The worst bloom was the one in 2018, when a foul-smelling green ooze forced Martin County officials to close Jensen Beach for the Fourth of July, as if there were a shark noshing on tourists. One woman told me it smelled “like death on a cracker.”
The bloom stretched for miles along the state’s Atlantic coast, coated the water in the Indian River Lagoon and the St. Lucie River, popped up on the west coast in the Caloosahatchee River and sprouted in thick layers across Lake Okeechobee, where the toxicity was 200 times what the World Health Organization says constitutes a human health hazard.
It would have been nice to sprinkle a chemical concoction on that putrid bloom and make it disappear, like a David Copperfield trick. But only if you knew doing so wouldn’t make things worse.

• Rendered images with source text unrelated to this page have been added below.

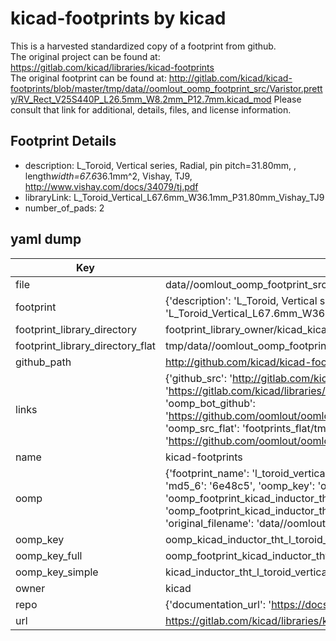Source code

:# kicad-footprints by kicad  
This is a harvested standardized copy of a footprint from github.  
The original project can be found at:  
https://gitlab.com/kicad/libraries/kicad-footprints  
The original footprint can be found at:
http://gitlab.com/kicad/kicad-footprints/blob/master/tmp/data//oomlout_oomp_footprint_src/Varistor.pretty/RV_Rect_V25S440P_L26.5mm_W8.2mm_P12.7mm.kicad_mod
Please consult that link for additional, details, files, and license information.  
## Footprint Details
* description: L_Toroid, Vertical series, Radial, pin pitch=31.80mm, , length*width=67.6*36.1mm^2, Vishay, TJ9, http://www.vishay.com/docs/34079/tj.pdf  
* libraryLink: L_Toroid_Vertical_L67.6mm_W36.1mm_P31.80mm_Vishay_TJ9  
* number_of_pads: 2  
## yaml dump  
| Key | Value |  
| --- | --- |  
| file | data//oomlout_oomp_footprint_src/kicad-footprints/Inductor_THT.pretty/L_Toroid_Vertical_L67.6mm_W36.1mm_P31.80mm_Vishay_TJ9.kicad_mod |  
| footprint | {'description': 'L_Toroid, Vertical series, Radial, pin pitch=31.80mm, , length*width=67.6*36.1mm^2, Vishay, TJ9, http://www.vishay.com/docs/34079/tj.pdf', 'libraryLink': 'L_Toroid_Vertical_L67.6mm_W36.1mm_P31.80mm_Vishay_TJ9', 'number_of_pads': 2} |  
| footprint_library_directory | footprint_library_owner/kicad_kicad-footprints/ |  
| footprint_library_directory_flat | tmp/data//oomlout_oomp_footprint_src/footprints_flat/kicad_inductor_tht_l_toroid_vertical_l67_6mm_w36_1mm_p31_80mm_vishay_tj9/working |  
| github_path | http://github.com/kicad/kicad-footprints/blob/master/tmp/data//oomlout_oomp_footprint_src/Inductor_THT.pretty/L_Toroid_Vertical_L67.6mm_W36.1mm_P31.80mm_Vishay_TJ9.kicad_mod |  
| links | {'github_src': 'http://gitlab.com/kicad/kicad-footprints/blob/master/tmp/data//oomlout_oomp_footprint_src/Varistor.pretty/RV_Rect_V25S440P_L26.5mm_W8.2mm_P12.7mm.kicad_mod', 'github_src_repo': 'https://gitlab.com/kicad/libraries/kicad-footprints', 'oomp_bot': 'tmp/data//oomlout_oomp_footprint_src/footprints/kicad_inductor_tht_l_toroid_vertical_l67_6mm_w36_1mm_p31_80mm_vishay_tj9/working', 'oomp_bot_github': 'https://github.com/oomlout/oomlout_oomp_footprint_bot/tree/main/tmp/data//oomlout_oomp_footprint_src/footprints/kicad_inductor_tht_l_toroid_vertical_l67_6mm_w36_1mm_p31_80mm_vishay_tj9/working', 'oomp_src_flat': 'footprints_flat/tmp/data//oomlout_oomp_footprint_src/footprints_flat/kicad_inductor_tht_l_toroid_vertical_l67_6mm_w36_1mm_p31_80mm_vishay_tj9/working', 'oomp_src_flat_github': 'https://github.com/oomlout/oomlout_oomp_footprint_src/tree/main/tmp/data//oomlout_oomp_footprint_src/footprints_flat/kicad_inductor_tht_l_toroid_vertical_l67_6mm_w36_1mm_p31_80mm_vishay_tj9/working'} |  
| name | kicad-footprints |  
| oomp | {'footprint_name': 'l_toroid_vertical_l67_6mm_w36_1mm_p31_80mm_vishay_tj9', 'library_name': 'inductor_tht', 'md5': '6e48c528c64b278a4e06401b24c32559', 'md5_10': '6e48c528c6', 'md5_5': '6e48c', 'md5_6': '6e48c5', 'oomp_key': 'oomp_kicad_inductor_tht_l_toroid_vertical_l67_6mm_w36_1mm_p31_80mm_vishay_tj9', 'oomp_key_extra': 'oomp_footprint_kicad_inductor_tht_l_toroid_vertical_l67_6mm_w36_1mm_p31_80mm_vishay_tj9', 'oomp_key_full': 'oomp_footprint_kicad_inductor_tht_l_toroid_vertical_l67_6mm_w36_1mm_p31_80mm_vishay_tj9_6e48c5', 'oomp_key_simple': 'kicad_inductor_tht_l_toroid_vertical_l67_6mm_w36_1mm_p31_80mm_vishay_tj9', 'original_filename': 'data//oomlout_oomp_footprint_src/kicad-footprints/Inductor_THT.pretty/L_Toroid_Vertical_L67.6mm_W36.1mm_P31.80mm_Vishay_TJ9.kicad_mod', 'owner_name': 'kicad'} |  
| oomp_key | oomp_kicad_inductor_tht_l_toroid_vertical_l67_6mm_w36_1mm_p31_80mm_vishay_tj9 |  
| oomp_key_full | oomp_footprint_kicad_inductor_tht_l_toroid_vertical_l67_6mm_w36_1mm_p31_80mm_vishay_tj9 |  
| oomp_key_simple | kicad_inductor_tht_l_toroid_vertical_l67_6mm_w36_1mm_p31_80mm_vishay_tj9 |  
| owner | kicad |  
| repo | {'documentation_url': 'https://docs.github.com/rest/repos/repos#get-a-repository', 'message': 'Not Found'} |  
| url | https://gitlab.com/kicad/libraries/kicad-footprints |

It turns out I’m not the only one who found this cart-first, horse-second approach odd.
Environmental groups and scientists have been raising similar questions for at least two years. So far, they haven’t gotten any answers from the people handing out millions in taxpayers’ dollars — which makes everyone even more suspicious.
“There’s a real risk of snake oil salesmen gaining traction here,” said Eve Samples, executive director of Friends of the Everglades.
But for now, according to longtime water scientist and former Calusa Waterkeeper John Cassani, “You’re going to find people are more afraid of the algae than they are of the unintended consequences of the treatment.”